▶ Task goal: Every line in the records below with the string "Where" is to be copied out.

[Source texts of formatted documents]

···

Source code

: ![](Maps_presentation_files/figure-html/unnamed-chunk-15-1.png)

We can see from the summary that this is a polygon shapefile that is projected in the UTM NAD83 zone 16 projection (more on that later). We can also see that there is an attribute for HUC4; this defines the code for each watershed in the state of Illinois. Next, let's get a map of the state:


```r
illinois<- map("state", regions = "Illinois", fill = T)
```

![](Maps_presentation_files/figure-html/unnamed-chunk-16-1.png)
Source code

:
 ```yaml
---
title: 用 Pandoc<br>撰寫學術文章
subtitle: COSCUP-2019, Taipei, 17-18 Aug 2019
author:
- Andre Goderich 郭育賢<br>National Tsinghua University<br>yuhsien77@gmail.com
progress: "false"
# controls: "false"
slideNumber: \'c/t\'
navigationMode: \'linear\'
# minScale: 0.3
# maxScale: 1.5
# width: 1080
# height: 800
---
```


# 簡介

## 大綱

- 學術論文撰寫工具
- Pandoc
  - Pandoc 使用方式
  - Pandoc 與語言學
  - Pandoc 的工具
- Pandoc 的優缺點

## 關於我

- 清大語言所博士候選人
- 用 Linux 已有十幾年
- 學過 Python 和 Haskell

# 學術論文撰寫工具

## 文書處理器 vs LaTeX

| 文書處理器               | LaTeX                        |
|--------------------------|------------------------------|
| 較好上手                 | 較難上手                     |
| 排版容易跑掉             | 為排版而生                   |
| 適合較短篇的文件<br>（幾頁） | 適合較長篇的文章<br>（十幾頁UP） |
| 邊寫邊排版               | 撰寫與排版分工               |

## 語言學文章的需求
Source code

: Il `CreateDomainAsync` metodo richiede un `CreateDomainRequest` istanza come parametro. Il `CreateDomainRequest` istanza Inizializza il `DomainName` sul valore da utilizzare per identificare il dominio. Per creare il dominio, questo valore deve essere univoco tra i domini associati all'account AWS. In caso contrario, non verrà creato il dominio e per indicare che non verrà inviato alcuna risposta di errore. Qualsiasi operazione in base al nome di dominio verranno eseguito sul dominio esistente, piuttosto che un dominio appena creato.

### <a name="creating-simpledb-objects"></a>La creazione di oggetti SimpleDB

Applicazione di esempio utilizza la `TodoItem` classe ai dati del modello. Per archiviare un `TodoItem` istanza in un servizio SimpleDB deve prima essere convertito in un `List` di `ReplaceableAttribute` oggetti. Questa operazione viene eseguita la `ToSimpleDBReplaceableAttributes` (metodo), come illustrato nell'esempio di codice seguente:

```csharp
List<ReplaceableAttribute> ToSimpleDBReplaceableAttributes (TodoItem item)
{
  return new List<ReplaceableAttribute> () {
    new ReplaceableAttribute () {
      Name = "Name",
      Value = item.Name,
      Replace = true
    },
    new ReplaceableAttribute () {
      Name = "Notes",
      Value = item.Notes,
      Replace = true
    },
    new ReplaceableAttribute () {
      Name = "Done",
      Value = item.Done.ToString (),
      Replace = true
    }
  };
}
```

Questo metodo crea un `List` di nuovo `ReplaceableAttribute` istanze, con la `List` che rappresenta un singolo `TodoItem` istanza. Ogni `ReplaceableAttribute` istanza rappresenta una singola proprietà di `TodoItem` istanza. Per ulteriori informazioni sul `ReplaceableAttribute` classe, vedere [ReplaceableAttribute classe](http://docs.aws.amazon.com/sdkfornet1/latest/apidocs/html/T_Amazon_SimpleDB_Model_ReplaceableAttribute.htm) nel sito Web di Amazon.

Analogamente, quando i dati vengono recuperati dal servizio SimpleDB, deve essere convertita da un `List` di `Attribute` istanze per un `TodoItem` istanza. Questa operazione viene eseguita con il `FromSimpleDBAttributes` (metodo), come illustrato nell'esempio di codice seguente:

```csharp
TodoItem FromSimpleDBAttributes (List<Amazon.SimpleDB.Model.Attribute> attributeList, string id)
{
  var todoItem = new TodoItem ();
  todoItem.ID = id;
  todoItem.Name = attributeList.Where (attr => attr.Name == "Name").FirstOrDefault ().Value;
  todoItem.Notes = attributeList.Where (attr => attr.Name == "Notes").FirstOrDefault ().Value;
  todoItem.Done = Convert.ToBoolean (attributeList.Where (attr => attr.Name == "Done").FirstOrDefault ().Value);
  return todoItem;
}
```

···

▶ Exercise answer:
  todoItem.Name = attributeList.Where (attr => attr.Name == "Name").FirstOrDefault ().Value;
  todoItem.Notes = attributeList.Where (attr => attr.Name == "Notes").FirstOrDefault ().Value;
  todoItem.Done = Convert.ToBoolean (attributeList.Where (attr => attr.Name == "Done").FirstOrDefault ().Value);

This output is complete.